[Collected data]
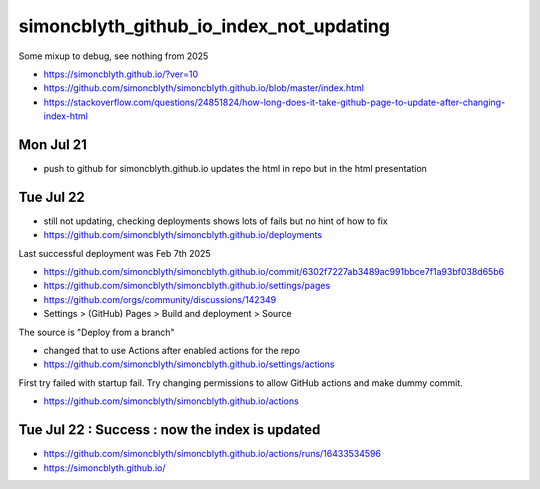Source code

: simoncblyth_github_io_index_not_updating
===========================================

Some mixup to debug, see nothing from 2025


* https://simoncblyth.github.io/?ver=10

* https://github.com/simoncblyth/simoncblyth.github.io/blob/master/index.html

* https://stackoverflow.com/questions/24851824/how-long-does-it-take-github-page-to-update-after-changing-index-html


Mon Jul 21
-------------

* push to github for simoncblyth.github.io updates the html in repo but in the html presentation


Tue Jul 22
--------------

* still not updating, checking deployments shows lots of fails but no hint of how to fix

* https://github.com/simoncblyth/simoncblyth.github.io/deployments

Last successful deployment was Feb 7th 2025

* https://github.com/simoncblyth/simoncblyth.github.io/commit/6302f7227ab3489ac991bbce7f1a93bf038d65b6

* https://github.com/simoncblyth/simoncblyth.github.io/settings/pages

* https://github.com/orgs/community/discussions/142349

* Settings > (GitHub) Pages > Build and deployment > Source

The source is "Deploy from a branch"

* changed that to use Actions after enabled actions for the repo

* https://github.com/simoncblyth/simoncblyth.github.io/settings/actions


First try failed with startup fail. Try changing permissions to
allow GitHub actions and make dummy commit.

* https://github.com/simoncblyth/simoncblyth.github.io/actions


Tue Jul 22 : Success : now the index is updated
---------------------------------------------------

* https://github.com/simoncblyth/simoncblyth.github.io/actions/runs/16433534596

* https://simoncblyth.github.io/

JOB: Return every record exactly. Pictures stay out.

RESPONSE TO THIS TASK:
Source code

: simoncblyth_github_io_index_not_updating
===========================================

Some mixup to debug, see nothing from 2025


* https://simoncblyth.github.io/?ver=10

* https://github.com/simoncblyth/simoncblyth.github.io/blob/master/index.html

* https://stackoverflow.com/questions/24851824/how-long-does-it-take-github-page-to-update-after-changing-index-html


Mon Jul 21
-------------

* push to github for simoncblyth.github.io updates the html in repo but in the html presentation


Tue Jul 22
--------------

* still not updating, checking deployments shows lots of fails but no hint of how to fix

* https://github.com/simoncblyth/simoncblyth.github.io/deployments

Last successful deployment was Feb 7th 2025

* https://github.com/simoncblyth/simoncblyth.github.io/commit/6302f7227ab3489ac991bbce7f1a93bf038d65b6

* https://github.com/simoncblyth/simoncblyth.github.io/settings/pages

* https://github.com/orgs/community/discussions/142349

* Settings > (GitHub) Pages > Build and deployment > Source

The source is "Deploy from a branch"

* changed that to use Actions after enabled actions for the repo

* https://github.com/simoncblyth/simoncblyth.github.io/settings/actions


First try failed with startup fail. Try changing permissions to
allow GitHub actions and make dummy commit.

* https://github.com/simoncblyth/simoncblyth.github.io/actions


Tue Jul 22 : Success : now the index is updated
---------------------------------------------------

* https://github.com/simoncblyth/simoncblyth.github.io/actions/runs/16433534596

* https://simoncblyth.github.io/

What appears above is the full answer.